Provided information
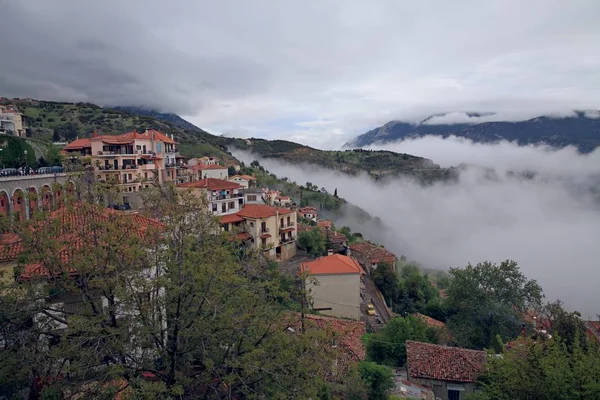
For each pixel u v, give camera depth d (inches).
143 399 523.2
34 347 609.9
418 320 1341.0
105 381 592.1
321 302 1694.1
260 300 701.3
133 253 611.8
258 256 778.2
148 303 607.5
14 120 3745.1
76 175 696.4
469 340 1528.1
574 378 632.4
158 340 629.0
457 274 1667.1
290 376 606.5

...

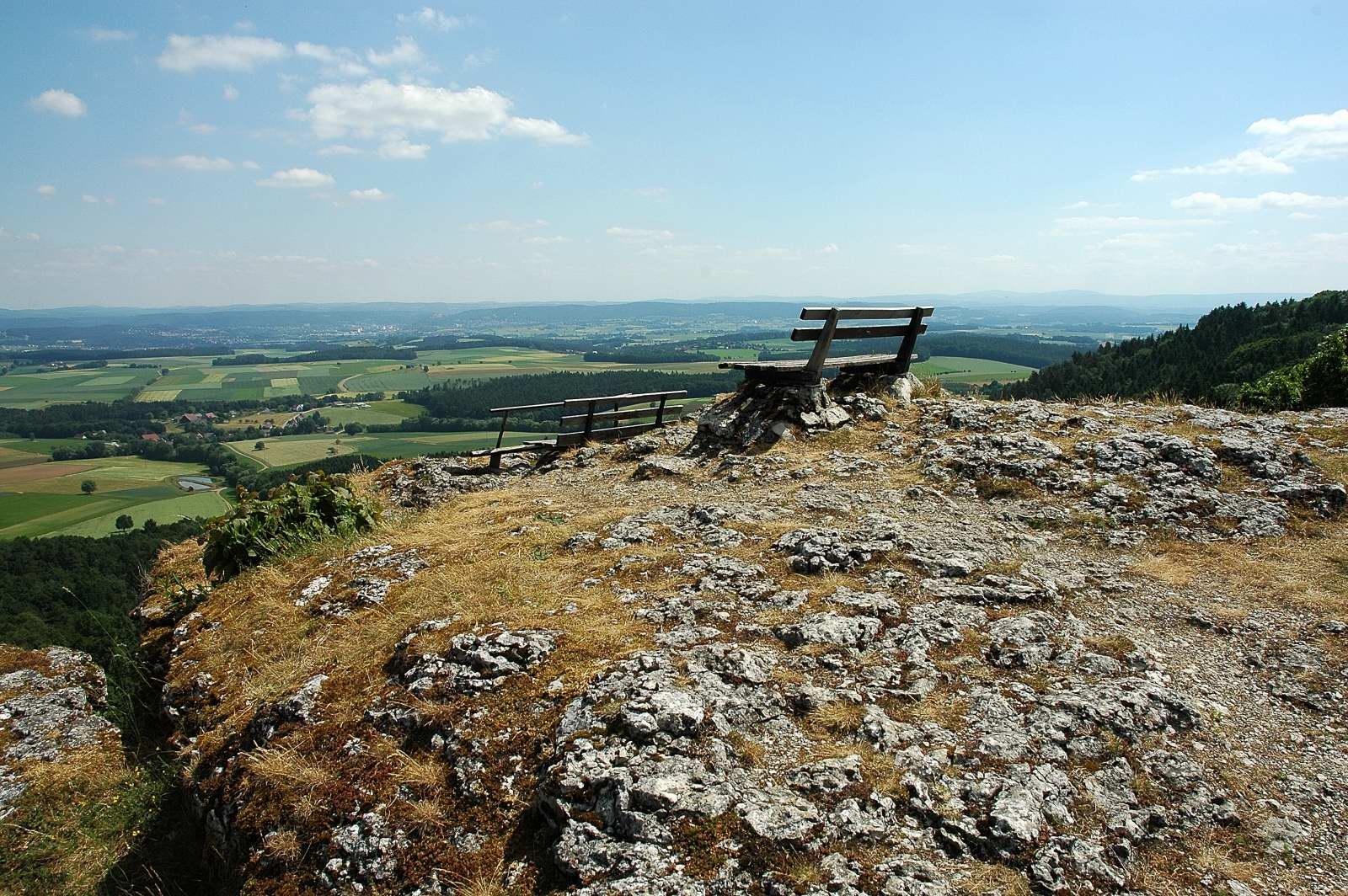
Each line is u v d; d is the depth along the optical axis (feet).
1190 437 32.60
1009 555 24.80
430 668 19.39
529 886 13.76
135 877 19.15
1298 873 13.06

--

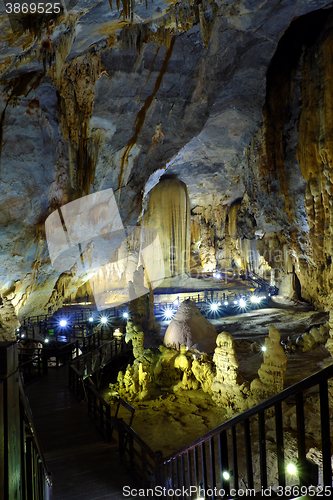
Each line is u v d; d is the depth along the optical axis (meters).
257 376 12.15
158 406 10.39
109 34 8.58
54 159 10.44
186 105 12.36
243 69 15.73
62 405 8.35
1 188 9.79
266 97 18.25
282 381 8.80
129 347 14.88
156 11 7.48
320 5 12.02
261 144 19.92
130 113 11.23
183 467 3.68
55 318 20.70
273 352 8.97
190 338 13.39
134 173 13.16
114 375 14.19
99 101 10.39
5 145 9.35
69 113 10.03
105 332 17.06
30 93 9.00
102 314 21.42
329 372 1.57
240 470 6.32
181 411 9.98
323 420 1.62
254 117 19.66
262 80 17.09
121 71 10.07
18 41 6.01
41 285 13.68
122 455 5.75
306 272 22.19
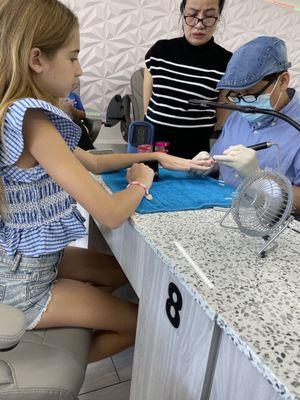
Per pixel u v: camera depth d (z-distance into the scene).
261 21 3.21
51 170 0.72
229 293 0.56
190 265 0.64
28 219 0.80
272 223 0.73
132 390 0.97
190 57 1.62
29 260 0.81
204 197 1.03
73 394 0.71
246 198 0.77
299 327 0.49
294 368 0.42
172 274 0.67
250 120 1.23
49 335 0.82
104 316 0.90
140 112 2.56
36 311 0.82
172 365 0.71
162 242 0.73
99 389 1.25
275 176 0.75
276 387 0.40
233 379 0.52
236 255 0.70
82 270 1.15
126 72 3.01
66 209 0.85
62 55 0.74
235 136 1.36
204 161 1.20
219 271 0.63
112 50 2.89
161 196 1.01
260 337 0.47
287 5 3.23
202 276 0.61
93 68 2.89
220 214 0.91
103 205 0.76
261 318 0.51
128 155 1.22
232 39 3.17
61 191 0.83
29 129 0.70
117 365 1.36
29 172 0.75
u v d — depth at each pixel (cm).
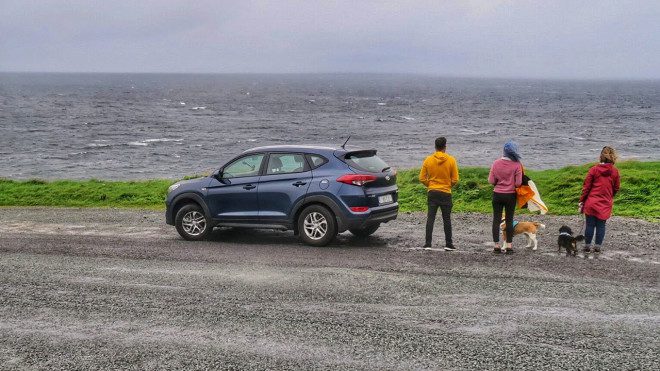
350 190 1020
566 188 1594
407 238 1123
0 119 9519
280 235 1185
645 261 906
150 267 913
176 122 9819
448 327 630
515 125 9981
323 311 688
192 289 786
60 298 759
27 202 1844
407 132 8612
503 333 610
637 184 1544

Exercise
Using the entries above, extract exactly the lines from the one that contains "240 470 6.32" through the one that contains "637 184 1544". Do not carry over any pictures.

Exercise response
240 470 6.32
181 411 9.98
323 420 1.62
254 117 19.66
262 80 17.09
121 71 10.07
18 41 6.01
41 285 13.68
122 455 5.75
306 272 22.19
Per pixel u v: camera depth d (z-distance into the scene).
261 21 3.21
51 170 0.72
229 293 0.56
190 265 0.64
28 219 0.80
272 223 0.73
132 390 0.97
190 57 1.62
29 260 0.81
204 197 1.03
73 394 0.71
246 198 0.77
299 327 0.49
294 368 0.42
172 274 0.67
250 120 1.23
49 335 0.82
104 316 0.90
140 112 2.56
36 311 0.82
172 365 0.71
162 242 0.73
99 389 1.25
275 176 0.75
276 387 0.40
233 379 0.52
236 255 0.70
82 270 1.15
126 72 3.01
66 209 0.85
62 55 0.74
235 136 1.36
204 161 1.20
219 271 0.63
112 50 2.89
161 196 1.01
260 337 0.47
287 5 3.23
202 276 0.61
93 68 2.89
220 214 0.91
103 205 0.76
261 318 0.51
128 155 1.22
232 39 3.17
61 191 0.83
29 129 0.70
117 365 1.36
29 172 0.75
u v d — depth at each pixel (cm).
350 190 1020
566 188 1594
407 238 1123
0 119 9519
280 235 1185
645 261 906
150 267 913
176 122 9819
448 327 630
515 125 9981
323 311 688
192 289 786
60 298 759
27 202 1844
407 132 8612
503 333 610
637 184 1544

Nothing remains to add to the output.